Extracted data entries |
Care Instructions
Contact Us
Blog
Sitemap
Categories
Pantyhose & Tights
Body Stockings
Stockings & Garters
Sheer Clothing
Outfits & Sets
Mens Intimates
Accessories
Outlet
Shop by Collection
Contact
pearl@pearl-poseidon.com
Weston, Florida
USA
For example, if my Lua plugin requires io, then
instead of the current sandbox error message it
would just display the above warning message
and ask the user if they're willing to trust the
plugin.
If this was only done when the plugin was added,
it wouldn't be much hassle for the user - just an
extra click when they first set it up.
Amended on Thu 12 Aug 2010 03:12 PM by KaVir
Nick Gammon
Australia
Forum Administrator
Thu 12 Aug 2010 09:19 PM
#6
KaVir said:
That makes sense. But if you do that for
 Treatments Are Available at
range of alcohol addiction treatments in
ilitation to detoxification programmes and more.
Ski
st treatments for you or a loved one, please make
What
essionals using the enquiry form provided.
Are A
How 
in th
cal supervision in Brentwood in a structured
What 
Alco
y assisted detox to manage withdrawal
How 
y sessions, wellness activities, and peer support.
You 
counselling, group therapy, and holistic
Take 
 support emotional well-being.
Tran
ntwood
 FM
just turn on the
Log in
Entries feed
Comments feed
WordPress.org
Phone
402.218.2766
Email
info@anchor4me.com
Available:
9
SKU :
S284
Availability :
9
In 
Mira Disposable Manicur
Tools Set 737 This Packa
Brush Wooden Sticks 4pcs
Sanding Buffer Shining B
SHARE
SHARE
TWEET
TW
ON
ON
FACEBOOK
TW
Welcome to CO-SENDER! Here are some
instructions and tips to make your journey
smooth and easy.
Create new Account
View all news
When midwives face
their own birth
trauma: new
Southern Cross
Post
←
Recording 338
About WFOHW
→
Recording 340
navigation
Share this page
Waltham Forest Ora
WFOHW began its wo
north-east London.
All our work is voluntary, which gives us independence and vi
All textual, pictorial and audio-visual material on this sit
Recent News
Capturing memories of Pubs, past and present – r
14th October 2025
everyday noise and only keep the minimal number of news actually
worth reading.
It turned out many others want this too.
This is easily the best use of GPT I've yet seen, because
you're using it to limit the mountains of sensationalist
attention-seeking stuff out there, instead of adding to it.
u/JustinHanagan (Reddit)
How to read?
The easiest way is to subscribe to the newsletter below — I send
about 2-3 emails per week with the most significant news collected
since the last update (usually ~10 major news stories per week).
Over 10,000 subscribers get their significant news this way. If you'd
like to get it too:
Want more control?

Task requirements | All lines above containing the string "their" are to be collected.

Response to this exercise |
their own birth
Over 10,000 subscribers get their significant news this way. If you'd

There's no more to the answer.